Memoir / Nonfiction

Doc: a Memoir by Dwight Gooden

Long-time baseball fans (especially Cubs fans) remember Dwight “Doc” Gooden vividly.  The “19-year-old rookie phenom” (as we all called him) came up in 1984 and was shelled by the Cubs in his first appearance against them.  He vowed never to let the Cubs do that to him again and dominated them for the next two years.  We also remember that his career self destructed after the 1986 World Series championship.  Doc: a Memoir gives us the whole sordid story. (It is actually a follow-up to his 1999 memoir Heat, which recounts his early episodes of tragedy and triumph, culminating with a great 1996 season with the Yankees.) It begins with the World Series victory parade the morning after–a parade Gooden missed because he was hung over from his own cocaine and vodka-fueled all-night celebration.  That episode sets the tone of the book.  The reader cringes at the disasters unfolding on the page but, much like a car crash, simply can’t avert his eyes and stop turning the pages.  Although Gooden has loving and supportive parents (his dad taught him everything Dwight knows about baseball) he basically had a dysfunctional extended family.  When he was five years old he witnessed the near shooting death  of his older sister by her husband in their own home, and that trauma was certainly a factor in his dug and alcohol abuse years later.  Dwight has been in and out of rehab, has been arrested several times, and even spent a year in jail.  None of that motivated him to stay clean.  He recounts an episode where a Gospel song moved his heart and caused him to accept the invitation to appear on “Celebrity Rehab with Dr.

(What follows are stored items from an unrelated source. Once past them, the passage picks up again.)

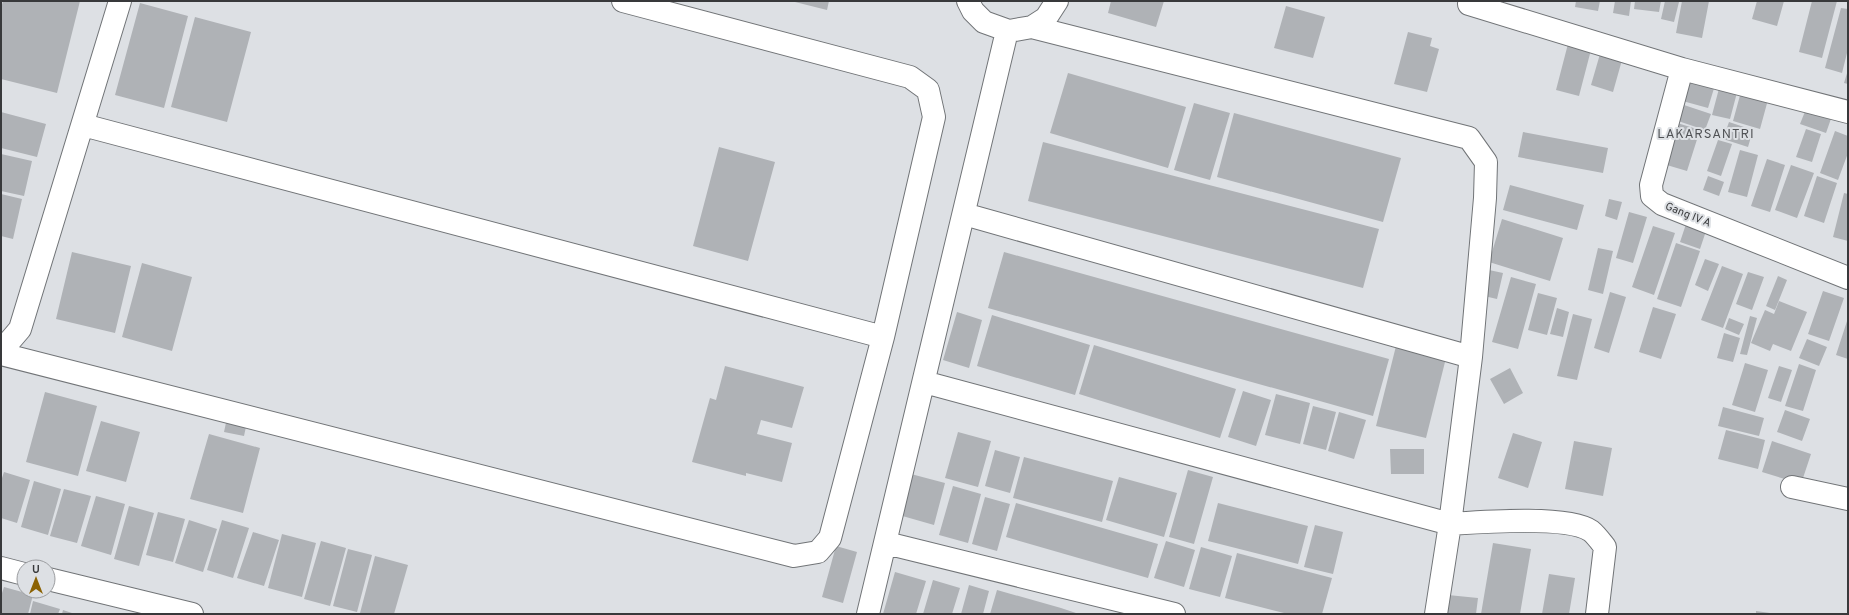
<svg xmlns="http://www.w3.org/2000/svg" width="1849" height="615" viewBox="0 0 1849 615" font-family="Overpass,sans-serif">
	<rect width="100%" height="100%" fill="#dde0e4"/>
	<path fill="#afb2b6" d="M 3,1 L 80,1 L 57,93 L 1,79 L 1,8 Z
		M 791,1 L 829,1 L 827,10 Z
		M 1111,1 L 1164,1 L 1156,27 L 1108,13 Z
		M 1576,1 L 1600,1 L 1598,11 L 1575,7 Z
		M 1615,1 L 1631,1 L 1629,16 L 1613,13 Z
		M 1635,1 L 1661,1 L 1659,12 L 1634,9 Z
		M 1665,1 L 1679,2 L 1674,22 L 1661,19 Z
		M 1682,1 L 1709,1 L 1702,38 L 1676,33 Z
		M 1757,1 L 1784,1 L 1777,26 L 1752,19 Z
		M 1812,1 L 1837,1 L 1822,58 L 1799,52 Z
		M 140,3 L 188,16 L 164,108 L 115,95 Z
		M 1286,6 L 1325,17 L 1313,58 L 1274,48 Z
		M 1841,8 L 1848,9 L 1848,49 L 1842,73 L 1825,68 Z
		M 195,17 L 251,32 L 227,122 L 171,107 Z
		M 1408,32 L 1432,38 L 1430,46 L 1439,49 L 1427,92 L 1394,84 Z
		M 1569,40 L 1592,46 L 1579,96 L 1556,90 Z
		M 1600,54 L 1622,60 L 1613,92 L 1591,85 Z
		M 1848,70 L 1848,84 L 1844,83 Z
		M 1068,73 L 1186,107 L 1168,168 L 1050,133 Z
		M 1687,76 L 1715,85 L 1708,108 L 1679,100 Z
		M 1721,81 L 1739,85 L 1730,119 L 1712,115 Z
		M 1742,88 L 1769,96 L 1760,129 L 1733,121 Z
		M 1194,103 L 1230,113 L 1210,180 L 1174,170 Z
		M 1678,103 L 1711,114 L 1705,130 L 1672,119 Z
		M 1808,104 L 1833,113 L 1826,133 L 1800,124 Z
		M 1,112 L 46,124 L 37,157 L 1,148 Z
		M 1234,113 L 1401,158 L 1383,222 L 1217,177 Z
		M 1674,122 L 1700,130 L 1687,171 L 1660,163 Z
		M 1729,122 L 1753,130 L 1748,147 L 1723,139 Z
		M 1806,129 L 1821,134 L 1812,162 L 1796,157 Z
		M 1835,131 L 1848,136 L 1848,153 L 1838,180 L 1820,173 Z
		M 1523,132 L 1608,148 L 1603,173 L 1518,157 Z
		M 1718,140 L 1732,144 L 1721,176 L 1707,171 Z
		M 1043,142 L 1379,229 L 1363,288 L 1028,201 Z
		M 719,147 L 775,162 L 748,261 L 693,246 Z
		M 1740,150 L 1758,155 L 1747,197 L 1728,192 Z
		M 1,154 L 32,161 L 24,196 L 1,191 Z
		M 1767,159 L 1785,165 L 1770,212 L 1751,206 Z
		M 1791,165 L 1814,173 L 1797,218 L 1775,210 Z
		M 1708,176 L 1724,182 L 1719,196 L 1703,190 Z
		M 1817,176 L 1837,183 L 1824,223 L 1804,216 Z
		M 1510,185 L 1584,205 L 1577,230 L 1503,210 Z
		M 1844,193 L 1848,194 L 1848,241 L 1833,237 Z
		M 1,194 L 22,199 L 13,239 L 1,236 Z
		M 1609,199 L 1622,202 L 1617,220 L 1605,216 Z
		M 1629,212 L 1647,217 L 1633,263 L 1616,258 Z
		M 1502,219 L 1563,238 L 1550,281 L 1489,262 Z
		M 1687,221 L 1707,228 L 1700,249 L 1680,242 Z
		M 1653,226 L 1675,233 L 1654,295 L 1632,287 Z
		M 1676,243 L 1700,251 L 1681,307 L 1657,299 Z
		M 1598,248 L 1613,251 L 1603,294 L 1588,290 Z
		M 72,252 L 131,266 L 115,333 L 56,319 Z
		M 1004,252 L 1389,359 L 1373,416 L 988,308 Z
		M 1705,259 L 1719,264 L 1708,291 L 1695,285 Z
		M 142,263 L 192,277 L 172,351 L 122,337 Z
		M 1722,266 L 1743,274 L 1723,328 L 1701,320 Z
		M 1489,270 L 1503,273 L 1497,299 L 1484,296 Z
		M 1748,272 L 1764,277 L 1752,310 L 1736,304 Z
		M 1778,276 L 1787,280 L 1775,310 L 1766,306 Z
		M 1511,277 L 1536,284 L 1518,349 L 1492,342 Z
		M 1823,291 L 1844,298 L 1829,341 L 1808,334 Z
		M 1610,292 L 1626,297 L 1609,353 L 1594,348 Z
		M 1538,293 L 1557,298 L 1547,335 L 1528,330 Z
		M 1779,301 L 1807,312 L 1791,351 L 1773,344 L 1770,351 L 1751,343 L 1765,310 L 1774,314 Z
		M 1653,307 L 1676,314 L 1661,359 L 1639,352 Z
		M 1557,308 L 1569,312 L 1563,337 L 1550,334 Z
		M 957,312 L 982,320 L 969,368 L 943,360 Z
		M 1573,314 L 1592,319 L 1577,380 L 1557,376 Z
		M 992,315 L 1090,345 L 1075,395 L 977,366 Z
		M 1750,316 L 1757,318 L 1747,355 L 1740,354 Z
		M 1729,318 L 1744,324 L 1739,335 L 1725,329 Z
		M 1848,318 L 1848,359 L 1836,355 Z
		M 1724,333 L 1740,338 L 1733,362 L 1717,358 Z
		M 1807,339 L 1827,347 L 1819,366 L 1799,358 Z
		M 1094,345 L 1236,389 L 1220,438 L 1079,394 Z
		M 1396,346 L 1446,358 L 1426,438 L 1376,426 Z
		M 1745,363 L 1768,370 L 1755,412 L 1732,405 Z
		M 1799,364 L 1816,370 L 1803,411 L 1785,406 Z
		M 725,366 L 804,387 L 792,428 L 761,420 L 757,434 L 792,443 L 782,482 L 746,473 L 746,476 L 692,462 L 710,398 L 716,400 Z
		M 1779,366 L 1792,370 L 1781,402 L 1768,398 Z
		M 1510,368 L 1523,393 L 1504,404 L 1490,379 Z
		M 1243,391 L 1271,400 L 1256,446 L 1228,437 Z
		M 45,392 L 97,406 L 78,476 L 26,462 Z
		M 1276,394 L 1310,403 L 1300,444 L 1265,435 Z
		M 1313,406 L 1336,412 L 1326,450 L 1303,444 Z
		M 1723,407 L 1764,418 L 1759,436 L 1718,426 Z
		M 1785,410 L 1810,419 L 1802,441 L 1777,432 Z
		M 1339,412 L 1366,420 L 1354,459 L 1328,451 Z
		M 227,418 L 247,422 L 244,436 L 224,432 Z
		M 101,421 L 140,432 L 126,482 L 86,471 Z
		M 1726,430 L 1765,440 L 1758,469 L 1718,459 Z
		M 958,432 L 991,441 L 978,487 L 945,478 Z
		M 1513,433 L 1542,442 L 1528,488 L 1498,478 Z
		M 209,434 L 260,448 L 243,513 L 190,499 Z
		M 1574,441 L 1612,448 L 1603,496 L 1565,489 Z
		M 1772,441 L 1811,454 L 1801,484 L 1762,472 Z
		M 1390,449 L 1424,449 L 1424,474 L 1391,474 Z
		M 995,450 L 1020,457 L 1010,493 L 985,486 Z
		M 1024,457 L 1113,481 L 1102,522 L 1013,498 Z
		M 1188,470 L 1213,477 L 1194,544 L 1169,537 Z
		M 4,472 L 30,480 L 17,523 L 1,518 L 1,481 Z
		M 911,474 L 945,483 L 934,525 L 899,515 Z
		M 1119,477 L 1177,493 L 1164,537 L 1106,520 Z
		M 34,481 L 61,489 L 48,535 L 21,527 Z
		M 953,486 L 981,494 L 968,543 L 939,535 Z
		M 64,489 L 91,496 L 77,543 L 50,536 Z
		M 96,496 L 125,504 L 111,555 L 81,546 Z
		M 985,497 L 1010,504 L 997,551 L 972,544 Z
		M 1016,503 L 1158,544 L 1148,578 L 1006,537 Z
		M 1218,503 L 1308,526 L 1298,564 L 1208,541 Z
		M 129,506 L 154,513 L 139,566 L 114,559 Z
		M 158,512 L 185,519 L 173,562 L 146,555 Z
		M 189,520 L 217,529 L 203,572 L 175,563 Z
		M 222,520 L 249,528 L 233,578 L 207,570 Z
		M 1315,525 L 1343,532 L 1333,574 L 1304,567 Z
		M 253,532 L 279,540 L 264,586 L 237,578 Z
		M 282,534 L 316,543 L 302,597 L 268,588 Z
		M 321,541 L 346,548 L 330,606 L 304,599 Z
		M 1166,541 L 1195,550 L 1184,587 L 1154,578 Z
		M 1493,543 L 1531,549 L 1520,614 L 1481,614 Z
		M 836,546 L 857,552 L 843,603 L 822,597 Z
		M 1201,547 L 1232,556 L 1220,597 L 1189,589 Z
		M 348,549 L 372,555 L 357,612 L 333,606 Z
		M 1237,553 L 1332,578 L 1322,614 L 1288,614 L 1225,598 Z
		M 375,556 L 408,565 L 394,614 L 360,613 Z
		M 895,572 L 926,581 L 916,614 L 883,614 Z
		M 1549,574 L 1575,578 L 1569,614 L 1542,614 Z
		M 933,580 L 960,588 L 952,614 L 923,614 Z
		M 969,585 L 989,591 L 983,614 L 961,614 Z
		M 4,587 L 33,595 L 28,614 L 1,614 L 1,596 Z
		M 997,590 L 1061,608 L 1079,614 L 990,614 Z
		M 1448,595 L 1478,598 L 1476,614 L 1445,614 Z
		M 33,601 L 60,609 L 58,614 L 30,614 Z
		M 63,610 L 75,614 L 62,614 Z
		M 1756,611 L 1770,613 L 1770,614 L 1756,614 Z"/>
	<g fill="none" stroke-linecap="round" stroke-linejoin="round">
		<g stroke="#717477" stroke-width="24">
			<path id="minor" d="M 968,1 L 973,11 L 984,22 L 1009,31 L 1032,27 L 1046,18 L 1057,1
				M 1469,4 L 1682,69 L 1848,112
				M 1032,27 L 1469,138 L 1486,162 L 1485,198 L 1471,357 L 1450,524 L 1436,614
				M 1682,69 L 1651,185 L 1652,196 L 1662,204 L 1848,278
				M 83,125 L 883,337
				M 964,214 L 1471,357
				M 1,344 L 8,343 L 20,329 L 120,1
				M 1,354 L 794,556 L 818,552 L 830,538 L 883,337 L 934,117 L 928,90 L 910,77 L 623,1
				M 924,382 L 1450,524 C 1481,522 1568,515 1591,531 C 1596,535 1601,542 1605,547 L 1597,614
				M 1792,487 L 1848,499
				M 886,543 L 1174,614
				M 1,568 L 24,574
				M 48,579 L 192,614
				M 868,614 L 1007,31"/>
		</g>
		<use href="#minor" stroke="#fff" stroke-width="22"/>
	</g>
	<g text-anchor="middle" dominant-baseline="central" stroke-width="4" stroke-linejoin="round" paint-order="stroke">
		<g font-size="11" fill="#38393b" stroke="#dde0e4">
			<text transform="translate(1688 215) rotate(22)">Gang IV A</text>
		</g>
		<g font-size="13" letter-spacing="1" fill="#505255" stroke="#dde0e4">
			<text x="1706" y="135">LAKARSANTRI</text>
		</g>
	</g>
	<rect width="1849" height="615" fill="none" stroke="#38393b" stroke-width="4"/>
	<g transform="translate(36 579)"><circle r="19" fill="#dde0e4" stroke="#9b9da0"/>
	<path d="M0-3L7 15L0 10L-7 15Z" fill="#8b6203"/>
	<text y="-6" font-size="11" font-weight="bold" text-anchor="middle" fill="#38393b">U</text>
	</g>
</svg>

Drew” in 2011.  He took the show seriously and credits the doctors and counselors for keeping him clean.  As of this writing, however, TMZ reports that his estranged wife (the couple is in divorce proceedings) obtained a restraining order against him in March.  As a result, Dwight moved out of their house, and in August the rest of the family was evicted for not paying the rent.  Baseball fans hope Dwight can stay clean, but his family turmoil will certainly make that a challenge.

One final note:  Dwight spends a fair amount of time talking about his relationship with teammate and 1983 Rookie Phenom Darryl Strawberry, who wrote his own memoir in 2009 (Straw: Finding My Own Way).  Basically both players went down the same path, even though Staw has been a vocal critic of Doc over the years.  Doc is disappointed over this turn of events, especially since fans continue to link both players together.